Records from a data collection:

- Opening Delimiter -

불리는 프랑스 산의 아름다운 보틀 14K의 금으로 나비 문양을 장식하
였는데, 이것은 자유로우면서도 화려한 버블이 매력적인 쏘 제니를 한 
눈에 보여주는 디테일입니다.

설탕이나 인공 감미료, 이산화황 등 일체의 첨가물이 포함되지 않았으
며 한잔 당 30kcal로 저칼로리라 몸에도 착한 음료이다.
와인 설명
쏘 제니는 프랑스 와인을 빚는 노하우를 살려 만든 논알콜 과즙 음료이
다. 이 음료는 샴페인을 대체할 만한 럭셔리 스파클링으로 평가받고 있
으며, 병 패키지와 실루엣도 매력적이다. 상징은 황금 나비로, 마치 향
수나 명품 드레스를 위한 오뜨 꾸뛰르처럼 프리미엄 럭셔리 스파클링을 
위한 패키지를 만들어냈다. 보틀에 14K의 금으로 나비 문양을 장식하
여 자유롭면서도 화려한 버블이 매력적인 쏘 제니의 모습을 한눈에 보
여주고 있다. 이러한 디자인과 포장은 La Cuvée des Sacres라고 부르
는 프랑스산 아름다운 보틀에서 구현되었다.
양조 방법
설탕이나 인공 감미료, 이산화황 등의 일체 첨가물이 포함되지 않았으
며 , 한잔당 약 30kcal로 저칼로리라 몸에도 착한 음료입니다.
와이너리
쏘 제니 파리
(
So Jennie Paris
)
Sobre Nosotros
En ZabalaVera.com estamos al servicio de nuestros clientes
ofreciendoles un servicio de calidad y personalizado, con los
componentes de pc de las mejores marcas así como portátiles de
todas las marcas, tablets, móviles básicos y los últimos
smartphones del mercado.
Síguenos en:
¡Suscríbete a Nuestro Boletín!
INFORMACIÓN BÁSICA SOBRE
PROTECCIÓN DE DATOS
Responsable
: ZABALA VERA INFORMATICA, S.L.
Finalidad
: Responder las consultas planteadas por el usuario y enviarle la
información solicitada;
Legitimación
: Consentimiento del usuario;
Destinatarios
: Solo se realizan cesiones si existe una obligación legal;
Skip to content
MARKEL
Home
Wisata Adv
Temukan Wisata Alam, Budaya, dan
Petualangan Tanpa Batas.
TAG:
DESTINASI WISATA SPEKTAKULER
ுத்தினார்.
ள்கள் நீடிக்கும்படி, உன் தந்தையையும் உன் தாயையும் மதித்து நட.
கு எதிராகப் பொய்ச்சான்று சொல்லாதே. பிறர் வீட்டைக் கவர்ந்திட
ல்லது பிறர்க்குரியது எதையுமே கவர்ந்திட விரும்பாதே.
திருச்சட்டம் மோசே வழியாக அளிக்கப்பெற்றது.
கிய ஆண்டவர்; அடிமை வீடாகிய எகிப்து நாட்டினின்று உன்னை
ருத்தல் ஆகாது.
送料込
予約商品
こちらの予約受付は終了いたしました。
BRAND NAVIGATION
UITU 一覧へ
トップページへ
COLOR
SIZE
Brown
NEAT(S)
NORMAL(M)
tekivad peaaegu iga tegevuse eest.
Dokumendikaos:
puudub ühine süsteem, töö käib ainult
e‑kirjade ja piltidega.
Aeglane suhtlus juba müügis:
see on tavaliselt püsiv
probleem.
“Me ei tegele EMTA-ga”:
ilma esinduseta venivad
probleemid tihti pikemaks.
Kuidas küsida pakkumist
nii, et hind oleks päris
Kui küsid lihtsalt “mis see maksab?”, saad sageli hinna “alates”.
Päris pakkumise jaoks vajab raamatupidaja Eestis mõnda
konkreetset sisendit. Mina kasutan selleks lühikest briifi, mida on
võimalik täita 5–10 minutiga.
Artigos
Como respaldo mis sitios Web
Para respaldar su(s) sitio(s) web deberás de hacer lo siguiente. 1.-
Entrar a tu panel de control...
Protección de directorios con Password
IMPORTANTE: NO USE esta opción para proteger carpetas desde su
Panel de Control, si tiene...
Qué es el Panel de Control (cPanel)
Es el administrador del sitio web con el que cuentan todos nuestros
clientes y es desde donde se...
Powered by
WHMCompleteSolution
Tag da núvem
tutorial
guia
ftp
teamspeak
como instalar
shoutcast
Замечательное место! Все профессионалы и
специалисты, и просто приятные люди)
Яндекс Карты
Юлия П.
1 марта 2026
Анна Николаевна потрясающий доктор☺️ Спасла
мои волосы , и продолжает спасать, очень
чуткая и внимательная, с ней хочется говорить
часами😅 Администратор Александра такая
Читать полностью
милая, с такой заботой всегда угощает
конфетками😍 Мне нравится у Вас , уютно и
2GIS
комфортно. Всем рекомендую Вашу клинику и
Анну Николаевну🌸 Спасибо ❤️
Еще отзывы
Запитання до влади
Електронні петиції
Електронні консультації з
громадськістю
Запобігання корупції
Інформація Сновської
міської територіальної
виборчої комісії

- Closing Delimiter -

Lay out the lines from the start of the rows through the line containing "눈에 보여주는 디테일입니다." as a Markdown table with the columns "No." and "Line", numbering each line and skipping any blank ones.

| No. | Line |
|---|---|
| 1 | 불리는 프랑스 산의 아름다운 보틀 14K의 금으로 나비 문양을 장식하 |
| 2 | 였는데, 이것은 자유로우면서도 화려한 버블이 매력적인 쏘 제니를 한  |
| 3 | 눈에 보여주는 디테일입니다. |